Love the analysis, and yes, very true China is going to have an enormous working population for a while yet. But it's turning faster than people think. Something has changed in Chinese society.

China's population pyramid is not 4-2-1 as the one child policy implies, it's 6-3-1 due to a more recent nosedive in fertility rates to below 1.0 - and my guess is closer to 0.8 just based on raw birth numbers of 7.9 million in 2025. China has 4 times the population of the US, but only twice the number of births in 2025, with US fertility (like much of the developed world) around 1.5 to 1.6 (lower in Japan and Korea), it really does imply closer to that 0.8 fertility rate number - down from 1.5 ten years ago when the one child policy ended.

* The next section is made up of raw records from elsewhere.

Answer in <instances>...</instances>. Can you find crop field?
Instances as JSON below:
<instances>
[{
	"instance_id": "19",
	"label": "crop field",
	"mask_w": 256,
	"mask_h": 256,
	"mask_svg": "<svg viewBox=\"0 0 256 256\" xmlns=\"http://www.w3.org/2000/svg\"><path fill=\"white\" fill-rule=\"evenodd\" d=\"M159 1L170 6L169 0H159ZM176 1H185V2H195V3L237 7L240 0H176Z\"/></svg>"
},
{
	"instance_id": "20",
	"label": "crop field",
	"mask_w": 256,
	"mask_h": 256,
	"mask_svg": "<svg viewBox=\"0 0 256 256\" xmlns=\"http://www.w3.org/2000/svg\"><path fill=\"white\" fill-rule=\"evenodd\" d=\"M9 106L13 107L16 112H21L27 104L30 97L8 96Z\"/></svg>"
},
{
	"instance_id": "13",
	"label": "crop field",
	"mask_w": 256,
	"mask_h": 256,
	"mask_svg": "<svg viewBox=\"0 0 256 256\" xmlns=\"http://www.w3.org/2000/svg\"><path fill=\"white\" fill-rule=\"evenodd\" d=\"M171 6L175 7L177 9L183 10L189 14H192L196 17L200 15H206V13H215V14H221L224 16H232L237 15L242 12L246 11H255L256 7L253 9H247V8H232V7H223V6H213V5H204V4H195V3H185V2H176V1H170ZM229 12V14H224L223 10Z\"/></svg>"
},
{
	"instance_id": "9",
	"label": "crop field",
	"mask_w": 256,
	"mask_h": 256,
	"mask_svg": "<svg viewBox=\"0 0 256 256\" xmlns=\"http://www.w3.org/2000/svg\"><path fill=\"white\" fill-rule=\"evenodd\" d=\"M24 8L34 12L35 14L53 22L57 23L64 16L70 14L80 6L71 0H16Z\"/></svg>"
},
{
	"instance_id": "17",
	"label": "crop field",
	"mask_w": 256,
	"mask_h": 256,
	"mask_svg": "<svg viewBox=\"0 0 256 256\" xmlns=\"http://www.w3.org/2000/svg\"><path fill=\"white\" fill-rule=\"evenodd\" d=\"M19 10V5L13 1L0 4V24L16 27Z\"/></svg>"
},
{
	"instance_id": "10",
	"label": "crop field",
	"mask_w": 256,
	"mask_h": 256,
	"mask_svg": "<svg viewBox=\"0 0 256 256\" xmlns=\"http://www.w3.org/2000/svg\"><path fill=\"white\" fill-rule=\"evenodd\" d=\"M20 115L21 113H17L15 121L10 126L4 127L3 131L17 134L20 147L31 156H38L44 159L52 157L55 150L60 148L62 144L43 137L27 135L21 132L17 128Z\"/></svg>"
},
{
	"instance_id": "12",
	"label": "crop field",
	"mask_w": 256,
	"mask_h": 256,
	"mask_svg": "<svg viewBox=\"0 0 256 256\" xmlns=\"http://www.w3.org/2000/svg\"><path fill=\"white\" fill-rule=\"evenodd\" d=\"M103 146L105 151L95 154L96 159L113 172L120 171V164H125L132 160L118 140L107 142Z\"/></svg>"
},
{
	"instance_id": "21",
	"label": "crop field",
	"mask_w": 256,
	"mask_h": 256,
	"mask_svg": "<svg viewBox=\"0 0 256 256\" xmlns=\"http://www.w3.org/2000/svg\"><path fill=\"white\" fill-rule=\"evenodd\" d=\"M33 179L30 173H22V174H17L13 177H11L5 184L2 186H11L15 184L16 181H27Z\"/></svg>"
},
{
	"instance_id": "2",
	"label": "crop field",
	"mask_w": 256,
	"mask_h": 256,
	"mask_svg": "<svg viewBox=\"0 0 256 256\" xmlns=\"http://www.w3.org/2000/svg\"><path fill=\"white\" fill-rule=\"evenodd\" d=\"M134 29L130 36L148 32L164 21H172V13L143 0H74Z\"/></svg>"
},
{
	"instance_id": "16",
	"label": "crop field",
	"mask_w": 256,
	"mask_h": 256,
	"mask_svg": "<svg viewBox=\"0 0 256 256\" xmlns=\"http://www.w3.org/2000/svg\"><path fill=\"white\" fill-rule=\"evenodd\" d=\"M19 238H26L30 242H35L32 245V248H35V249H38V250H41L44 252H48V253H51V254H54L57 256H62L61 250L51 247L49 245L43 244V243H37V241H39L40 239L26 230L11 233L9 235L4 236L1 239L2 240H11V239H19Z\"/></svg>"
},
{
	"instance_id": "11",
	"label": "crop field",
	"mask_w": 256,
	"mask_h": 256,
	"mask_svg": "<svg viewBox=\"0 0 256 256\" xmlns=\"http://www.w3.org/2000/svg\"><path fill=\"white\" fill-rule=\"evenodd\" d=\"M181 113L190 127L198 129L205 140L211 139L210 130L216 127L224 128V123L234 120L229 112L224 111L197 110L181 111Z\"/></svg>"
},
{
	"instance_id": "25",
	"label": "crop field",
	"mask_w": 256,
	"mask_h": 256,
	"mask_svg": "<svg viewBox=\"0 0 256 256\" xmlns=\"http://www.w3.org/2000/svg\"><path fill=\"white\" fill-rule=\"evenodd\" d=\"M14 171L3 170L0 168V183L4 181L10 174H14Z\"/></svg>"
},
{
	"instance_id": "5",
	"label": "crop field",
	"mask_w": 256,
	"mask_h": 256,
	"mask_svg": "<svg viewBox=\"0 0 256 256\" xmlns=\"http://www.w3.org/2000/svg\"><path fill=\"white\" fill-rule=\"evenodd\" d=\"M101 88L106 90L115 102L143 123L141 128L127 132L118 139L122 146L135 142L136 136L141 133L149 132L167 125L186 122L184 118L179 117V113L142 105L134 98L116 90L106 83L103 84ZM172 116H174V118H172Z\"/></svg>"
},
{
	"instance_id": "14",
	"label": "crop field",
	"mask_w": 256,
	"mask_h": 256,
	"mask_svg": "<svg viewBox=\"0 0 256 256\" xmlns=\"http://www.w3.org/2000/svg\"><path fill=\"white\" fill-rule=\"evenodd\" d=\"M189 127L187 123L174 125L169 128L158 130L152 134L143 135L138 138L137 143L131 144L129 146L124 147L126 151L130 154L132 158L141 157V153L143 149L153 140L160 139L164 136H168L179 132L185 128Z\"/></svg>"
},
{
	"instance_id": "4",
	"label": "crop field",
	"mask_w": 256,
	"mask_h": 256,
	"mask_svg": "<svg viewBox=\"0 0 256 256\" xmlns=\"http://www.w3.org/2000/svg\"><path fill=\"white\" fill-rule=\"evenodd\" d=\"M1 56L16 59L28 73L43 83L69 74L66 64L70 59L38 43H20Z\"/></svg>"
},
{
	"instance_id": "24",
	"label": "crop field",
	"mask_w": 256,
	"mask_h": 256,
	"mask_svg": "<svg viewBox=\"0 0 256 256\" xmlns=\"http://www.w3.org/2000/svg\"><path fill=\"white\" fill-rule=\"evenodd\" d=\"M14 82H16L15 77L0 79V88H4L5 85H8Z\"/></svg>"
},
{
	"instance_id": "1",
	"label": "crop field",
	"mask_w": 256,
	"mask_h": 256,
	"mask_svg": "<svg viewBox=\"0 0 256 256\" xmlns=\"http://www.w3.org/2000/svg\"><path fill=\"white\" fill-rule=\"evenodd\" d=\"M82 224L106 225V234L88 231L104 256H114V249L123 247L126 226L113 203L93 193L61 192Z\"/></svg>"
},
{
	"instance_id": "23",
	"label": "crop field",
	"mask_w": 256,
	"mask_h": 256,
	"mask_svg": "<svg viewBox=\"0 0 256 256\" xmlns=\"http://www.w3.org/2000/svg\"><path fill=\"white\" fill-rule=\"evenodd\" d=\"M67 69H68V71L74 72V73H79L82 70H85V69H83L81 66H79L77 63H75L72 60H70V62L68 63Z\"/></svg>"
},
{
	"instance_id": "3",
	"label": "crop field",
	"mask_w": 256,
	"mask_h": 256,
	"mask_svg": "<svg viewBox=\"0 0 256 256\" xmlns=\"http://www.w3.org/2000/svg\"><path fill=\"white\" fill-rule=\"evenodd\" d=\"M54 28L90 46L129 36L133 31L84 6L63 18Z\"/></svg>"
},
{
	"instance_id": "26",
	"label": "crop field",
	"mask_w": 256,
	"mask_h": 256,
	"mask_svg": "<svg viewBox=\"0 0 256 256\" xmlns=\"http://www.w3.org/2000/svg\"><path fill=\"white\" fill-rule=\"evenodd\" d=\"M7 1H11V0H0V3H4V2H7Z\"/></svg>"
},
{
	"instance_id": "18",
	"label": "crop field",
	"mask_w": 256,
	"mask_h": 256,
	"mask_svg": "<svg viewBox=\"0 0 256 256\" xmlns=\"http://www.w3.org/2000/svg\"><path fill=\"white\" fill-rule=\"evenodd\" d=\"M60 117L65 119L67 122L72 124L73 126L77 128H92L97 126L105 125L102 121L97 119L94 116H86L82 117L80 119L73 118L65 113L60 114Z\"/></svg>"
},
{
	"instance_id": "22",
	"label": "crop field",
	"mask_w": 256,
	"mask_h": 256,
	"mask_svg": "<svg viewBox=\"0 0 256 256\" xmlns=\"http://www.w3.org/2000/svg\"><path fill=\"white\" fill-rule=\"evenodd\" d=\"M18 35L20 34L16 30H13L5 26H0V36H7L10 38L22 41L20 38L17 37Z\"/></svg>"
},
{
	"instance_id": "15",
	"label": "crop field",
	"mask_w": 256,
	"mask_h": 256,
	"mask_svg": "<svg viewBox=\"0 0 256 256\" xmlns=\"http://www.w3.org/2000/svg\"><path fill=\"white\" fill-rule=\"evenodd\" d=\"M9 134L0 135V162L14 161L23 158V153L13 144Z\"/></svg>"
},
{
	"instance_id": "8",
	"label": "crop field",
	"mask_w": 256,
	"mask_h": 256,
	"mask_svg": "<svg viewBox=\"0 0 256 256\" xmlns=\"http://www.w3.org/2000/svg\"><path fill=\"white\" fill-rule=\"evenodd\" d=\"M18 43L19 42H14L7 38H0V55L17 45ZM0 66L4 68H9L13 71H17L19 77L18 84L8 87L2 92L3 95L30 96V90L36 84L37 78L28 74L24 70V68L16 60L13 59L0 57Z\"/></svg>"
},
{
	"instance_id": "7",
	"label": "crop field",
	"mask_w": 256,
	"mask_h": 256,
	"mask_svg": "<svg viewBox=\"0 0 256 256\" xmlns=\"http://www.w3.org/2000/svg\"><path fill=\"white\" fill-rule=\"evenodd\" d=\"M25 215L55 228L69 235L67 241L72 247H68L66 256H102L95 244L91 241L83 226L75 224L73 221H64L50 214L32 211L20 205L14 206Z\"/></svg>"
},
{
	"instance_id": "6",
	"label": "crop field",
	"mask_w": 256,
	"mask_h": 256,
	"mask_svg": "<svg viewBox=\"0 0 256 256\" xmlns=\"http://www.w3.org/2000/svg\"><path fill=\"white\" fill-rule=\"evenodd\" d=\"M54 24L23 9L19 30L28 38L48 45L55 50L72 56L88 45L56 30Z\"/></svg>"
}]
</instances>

My point isn't that China is simply now locking in shrinking, it's they're on trend to overtake South Korea with the lowest fertility rate in the world. Unless there is a sustained bounce to back over 9 million births a year (which all the modelling I've seen tends to assume), a continuation of current downwards trend to low 7 millions, or 6 millions or less is going to be... interesting. Would be worth seeing how the modelling looks with a lower baseline births number in 2025.

My money is on China official population shrinking by 10 million a year from here out - they'll officially be 1.3xx billion next year. It'll be 1.2 billion in 10 years. In 30 years, their dependency ratio is going to match Japan and France, then blow right past it. It's going to be fascinating to watch with so much of CCP policy and legitimacy built on perpetual growth, and so much government revenue based on land sales. Might need to consider migration programs from the subcontinent or Africa - which will just be hilarious to watch CCP conniptions from the outside.

Welcome to first world problems China!